▶ **Instructions for the task**
Output the records exactly as they appear, with no pictures included.

------ Extracted data ------

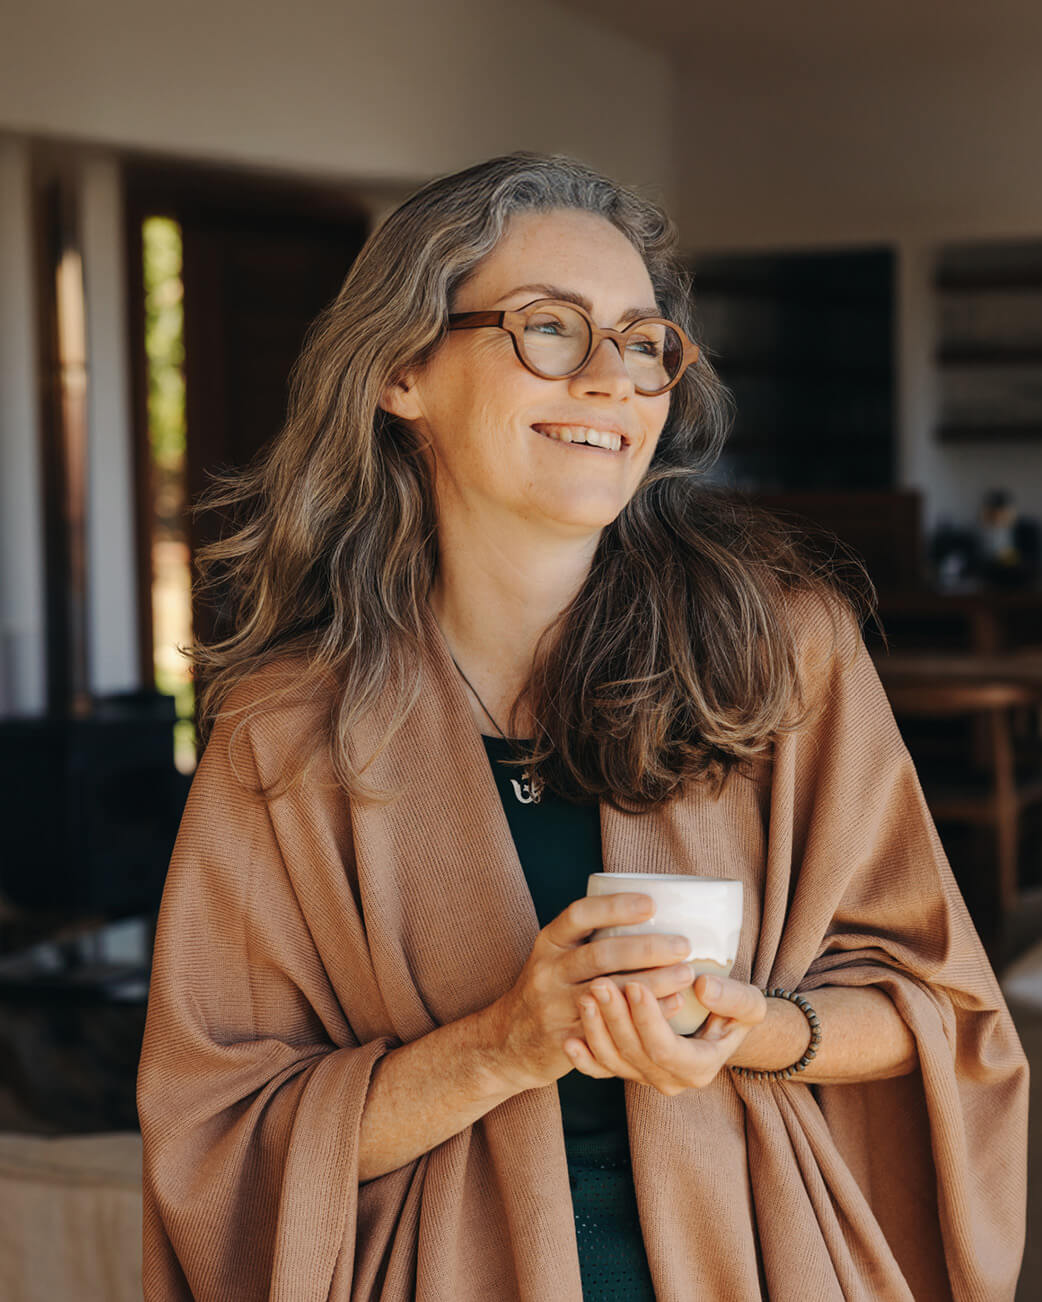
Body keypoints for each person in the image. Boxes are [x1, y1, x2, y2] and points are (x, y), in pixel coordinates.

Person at [137, 152, 1028, 1301]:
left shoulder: (778, 651)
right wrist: (505, 1043)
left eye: (643, 340)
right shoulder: (288, 728)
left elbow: (938, 1011)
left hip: (762, 1265)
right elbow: (220, 1141)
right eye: (549, 328)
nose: (614, 379)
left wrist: (750, 1027)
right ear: (401, 371)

------

▶ **Final answer**
Body keypoints for each person in the image. Boxes are [x1, y1, x2, y2] and points are (x, y), in pixel coordinates.

Person at [137, 152, 1028, 1301]:
left shoulder: (778, 651)
right wrist: (505, 1043)
left eye: (643, 340)
right shoulder: (288, 728)
left elbow: (938, 1011)
left hip: (762, 1265)
right elbow: (220, 1141)
right eye: (549, 328)
nose: (614, 379)
left wrist: (750, 1027)
right ear: (401, 371)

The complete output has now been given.